### Available records ###

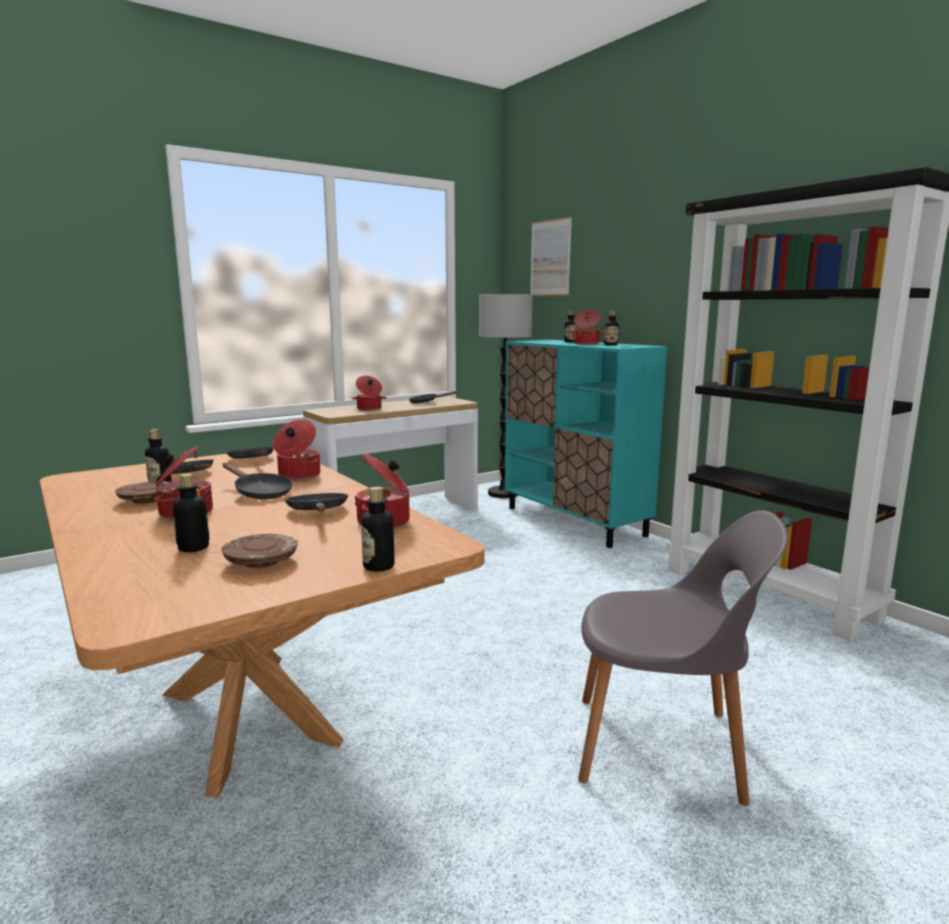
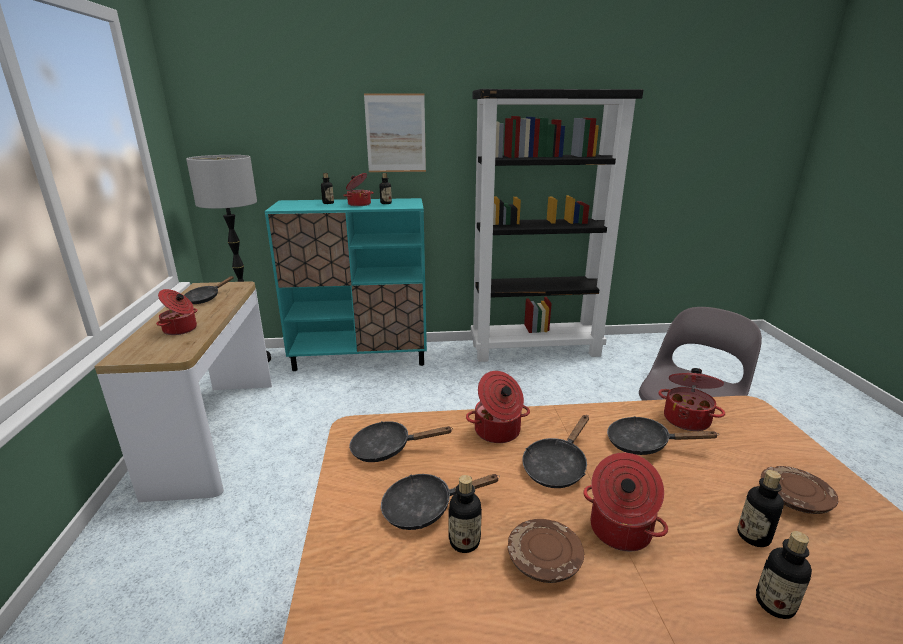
camera: 60 degrees left, 10 degrees up
(260, 493) = (556, 466): black frying pan -> black frying pan turned 150 degrees clockwise
(378, 566) = (801, 444): bottle -> bottle (775, 604)
(550, 258) = (259, 115): picture -> picture (395, 133)

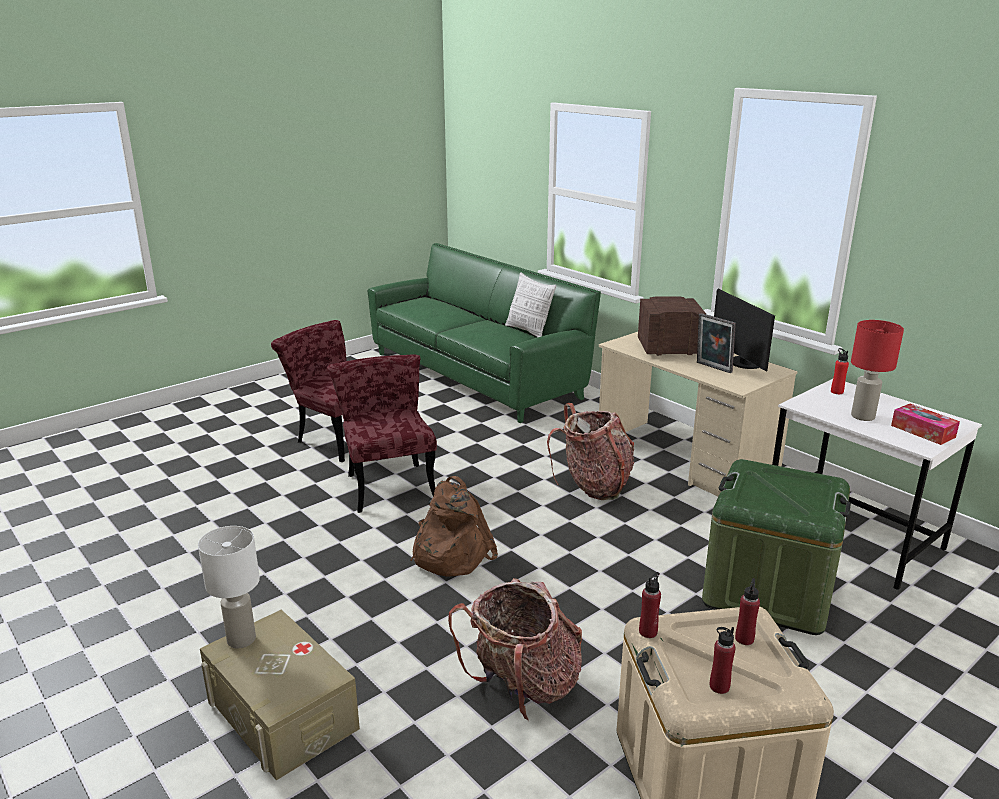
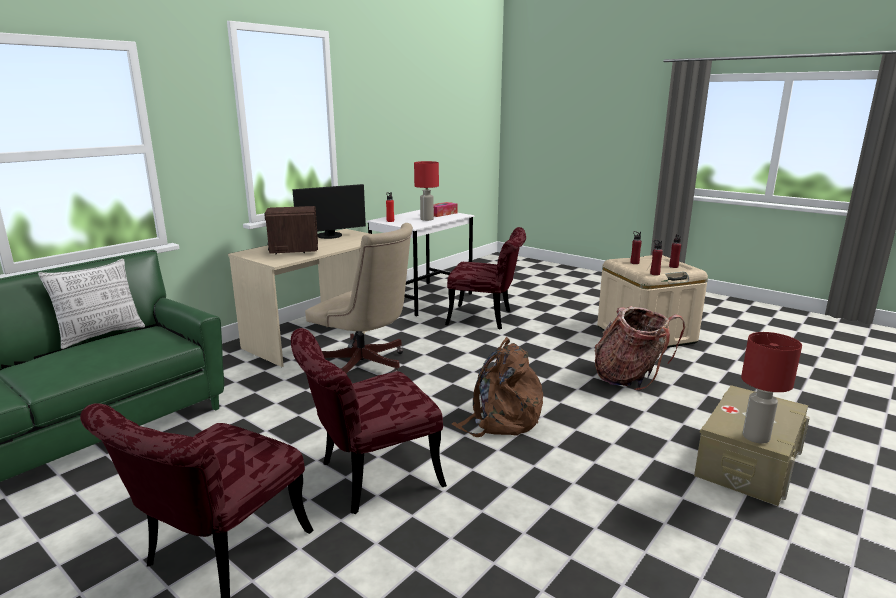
camera: 100 degrees left, 5 degrees down
(241, 639) = (755, 437): white table lamp -> red table lamp
(594, 485) = (366, 366): backpack -> beige office chair
(712, 368) = (340, 242): picture frame -> none
(768, 589) = (487, 318): green storage box -> red chair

###

What is being asked — Print once more, exactly, the lines from the one with "(378, 566) = (801, 444): bottle" through the last line of the data, both ends included, without any pictures.

Result for this task —
(378, 566) = (801, 444): bottle -> bottle (775, 604)
(550, 258) = (259, 115): picture -> picture (395, 133)

camera: 100 degrees left, 5 degrees down
(241, 639) = (755, 437): white table lamp -> red table lamp
(594, 485) = (366, 366): backpack -> beige office chair
(712, 368) = (340, 242): picture frame -> none
(768, 589) = (487, 318): green storage box -> red chair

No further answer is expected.